Fourth, given that a “must carry” obligation for OCSSPs would severely restrict the freedom to conduct a business, any law imposing such an obligation ought to be accessible, foreseeable and formulated with sufficient precision. Seeing that Articles 17(7) and 17(9) do not even mention a “must carry” obligation for OCSSPs, the freedom of contract principle ought to take precedence over any interpretation that is not expressly supported by the wording of Articles 17(7) and 17(9).

 

In summary, the author asserts that Articles 17(7)(1) and 17(9)(3) of the DSM Directive should not be understood as introducing mandatory “must carry” obligations for OCSSPs.
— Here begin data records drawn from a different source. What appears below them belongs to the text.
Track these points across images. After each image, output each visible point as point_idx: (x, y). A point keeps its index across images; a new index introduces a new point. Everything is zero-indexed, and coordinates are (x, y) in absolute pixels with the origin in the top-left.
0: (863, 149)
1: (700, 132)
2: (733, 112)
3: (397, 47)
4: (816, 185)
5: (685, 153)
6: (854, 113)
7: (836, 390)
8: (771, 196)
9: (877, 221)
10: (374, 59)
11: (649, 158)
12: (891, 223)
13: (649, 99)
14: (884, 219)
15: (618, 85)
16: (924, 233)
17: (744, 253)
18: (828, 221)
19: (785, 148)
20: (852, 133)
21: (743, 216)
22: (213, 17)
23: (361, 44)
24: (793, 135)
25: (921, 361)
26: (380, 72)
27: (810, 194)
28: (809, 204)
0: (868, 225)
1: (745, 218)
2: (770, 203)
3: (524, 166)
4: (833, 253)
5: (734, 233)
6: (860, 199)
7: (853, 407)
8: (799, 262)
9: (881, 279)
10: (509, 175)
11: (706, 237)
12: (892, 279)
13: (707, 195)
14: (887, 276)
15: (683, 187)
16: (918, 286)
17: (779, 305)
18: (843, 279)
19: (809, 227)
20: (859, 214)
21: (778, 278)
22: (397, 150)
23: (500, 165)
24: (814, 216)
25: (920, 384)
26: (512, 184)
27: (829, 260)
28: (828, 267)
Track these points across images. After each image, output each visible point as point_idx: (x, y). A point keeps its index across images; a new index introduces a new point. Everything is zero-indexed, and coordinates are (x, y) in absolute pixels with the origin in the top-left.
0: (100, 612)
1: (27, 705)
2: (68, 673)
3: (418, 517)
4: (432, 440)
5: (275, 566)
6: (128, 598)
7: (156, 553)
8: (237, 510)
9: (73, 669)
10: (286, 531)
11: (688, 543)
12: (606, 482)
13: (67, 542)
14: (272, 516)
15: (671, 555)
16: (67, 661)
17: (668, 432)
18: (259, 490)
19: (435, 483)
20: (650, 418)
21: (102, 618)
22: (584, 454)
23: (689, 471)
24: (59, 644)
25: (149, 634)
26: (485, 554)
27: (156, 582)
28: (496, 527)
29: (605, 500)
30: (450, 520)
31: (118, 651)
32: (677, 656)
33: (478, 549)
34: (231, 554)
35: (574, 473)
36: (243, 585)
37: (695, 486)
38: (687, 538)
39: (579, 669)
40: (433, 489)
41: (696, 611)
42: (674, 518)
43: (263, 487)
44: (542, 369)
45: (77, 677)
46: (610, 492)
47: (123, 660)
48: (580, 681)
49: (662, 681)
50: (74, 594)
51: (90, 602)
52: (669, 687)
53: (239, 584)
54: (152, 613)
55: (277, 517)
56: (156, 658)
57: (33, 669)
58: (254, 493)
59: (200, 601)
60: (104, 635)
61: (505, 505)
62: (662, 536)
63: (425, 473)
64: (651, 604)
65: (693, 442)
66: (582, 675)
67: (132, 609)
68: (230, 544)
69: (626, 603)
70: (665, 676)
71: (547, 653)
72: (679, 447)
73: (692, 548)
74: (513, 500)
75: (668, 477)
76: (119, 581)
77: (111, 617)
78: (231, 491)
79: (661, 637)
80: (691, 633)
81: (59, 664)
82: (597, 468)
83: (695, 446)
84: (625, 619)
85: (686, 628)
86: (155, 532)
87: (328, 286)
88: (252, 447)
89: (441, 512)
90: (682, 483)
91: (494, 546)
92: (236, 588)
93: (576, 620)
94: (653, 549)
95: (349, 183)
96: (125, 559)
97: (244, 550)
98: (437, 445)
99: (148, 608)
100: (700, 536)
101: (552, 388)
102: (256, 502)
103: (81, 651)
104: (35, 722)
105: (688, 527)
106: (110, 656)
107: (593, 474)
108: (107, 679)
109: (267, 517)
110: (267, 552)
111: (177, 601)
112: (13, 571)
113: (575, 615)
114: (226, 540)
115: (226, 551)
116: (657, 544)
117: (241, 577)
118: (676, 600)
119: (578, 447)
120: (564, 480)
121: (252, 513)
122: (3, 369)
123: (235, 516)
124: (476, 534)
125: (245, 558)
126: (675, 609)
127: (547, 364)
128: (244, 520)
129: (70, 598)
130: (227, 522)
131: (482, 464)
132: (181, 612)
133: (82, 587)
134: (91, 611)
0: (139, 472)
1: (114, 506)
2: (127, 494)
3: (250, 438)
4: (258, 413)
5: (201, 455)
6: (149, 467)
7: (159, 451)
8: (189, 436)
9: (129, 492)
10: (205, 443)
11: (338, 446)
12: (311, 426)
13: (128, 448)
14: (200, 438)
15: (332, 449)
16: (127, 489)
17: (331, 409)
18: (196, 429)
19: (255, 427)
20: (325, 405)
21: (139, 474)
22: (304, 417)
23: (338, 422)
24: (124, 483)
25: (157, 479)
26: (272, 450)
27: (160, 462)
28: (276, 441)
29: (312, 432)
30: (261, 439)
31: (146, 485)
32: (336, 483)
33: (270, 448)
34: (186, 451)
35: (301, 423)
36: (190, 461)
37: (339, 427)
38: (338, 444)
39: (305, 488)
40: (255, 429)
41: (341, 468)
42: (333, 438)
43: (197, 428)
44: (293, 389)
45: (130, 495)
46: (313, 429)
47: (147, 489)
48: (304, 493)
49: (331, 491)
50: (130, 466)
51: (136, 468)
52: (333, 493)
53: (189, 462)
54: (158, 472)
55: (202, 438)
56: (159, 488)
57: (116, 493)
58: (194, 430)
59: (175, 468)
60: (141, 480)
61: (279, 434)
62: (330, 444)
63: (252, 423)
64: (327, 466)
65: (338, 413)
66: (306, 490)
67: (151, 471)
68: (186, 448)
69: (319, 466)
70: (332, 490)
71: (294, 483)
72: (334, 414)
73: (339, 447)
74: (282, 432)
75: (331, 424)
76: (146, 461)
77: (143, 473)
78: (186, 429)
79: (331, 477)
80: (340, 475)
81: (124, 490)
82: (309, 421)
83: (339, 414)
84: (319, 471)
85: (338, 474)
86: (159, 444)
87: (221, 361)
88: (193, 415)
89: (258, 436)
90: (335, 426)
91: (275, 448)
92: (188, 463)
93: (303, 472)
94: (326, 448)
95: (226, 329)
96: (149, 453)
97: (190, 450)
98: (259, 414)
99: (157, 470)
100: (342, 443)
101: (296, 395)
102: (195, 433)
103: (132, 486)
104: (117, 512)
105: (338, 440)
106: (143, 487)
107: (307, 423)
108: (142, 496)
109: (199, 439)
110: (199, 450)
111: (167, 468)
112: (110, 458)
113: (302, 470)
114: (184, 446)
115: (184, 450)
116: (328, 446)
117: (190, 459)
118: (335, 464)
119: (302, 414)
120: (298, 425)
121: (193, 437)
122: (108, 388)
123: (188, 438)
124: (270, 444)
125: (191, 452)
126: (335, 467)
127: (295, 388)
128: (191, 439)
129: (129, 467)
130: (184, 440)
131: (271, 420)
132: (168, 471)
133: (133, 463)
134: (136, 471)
It is argued that both OCSSPs and neutral third-party dispute resolvers should be able to deny, on contractual grounds (when applicable), content restoration requests under Article 17(9)(1) and (2). An OCSSP should have a right, within the limits of its liability for its own acts (including, without limitation, the liability under Article 17(4) of the DSM Directive), to carry whatever content the OCSSP deems fit to mitigate its legal risks and to best serve its users and its audience. The OCSSPs’ user agreements should not be hampered by external interference in the absence of a clear legal foundation.

 

An interpretation of Article 17 of the DSM Directive, which allows a fair balance to be struck between the users’ freedom of expression (Article 11 of the Charter), as manifested through exceptions and limitations to copyright, on the one hand, and the OCSSPs’ freedom to conduct a business (Article 16 of the Charter), on the other, accordingly suggests that Article 17, when implemented by the Member States, may lead to over blocking, contrary to its wording. This paradox, however, seems to be the lowest available price to pay for the new obligations imposed on OCSSPs under Article 17(4) of the DSM Directive.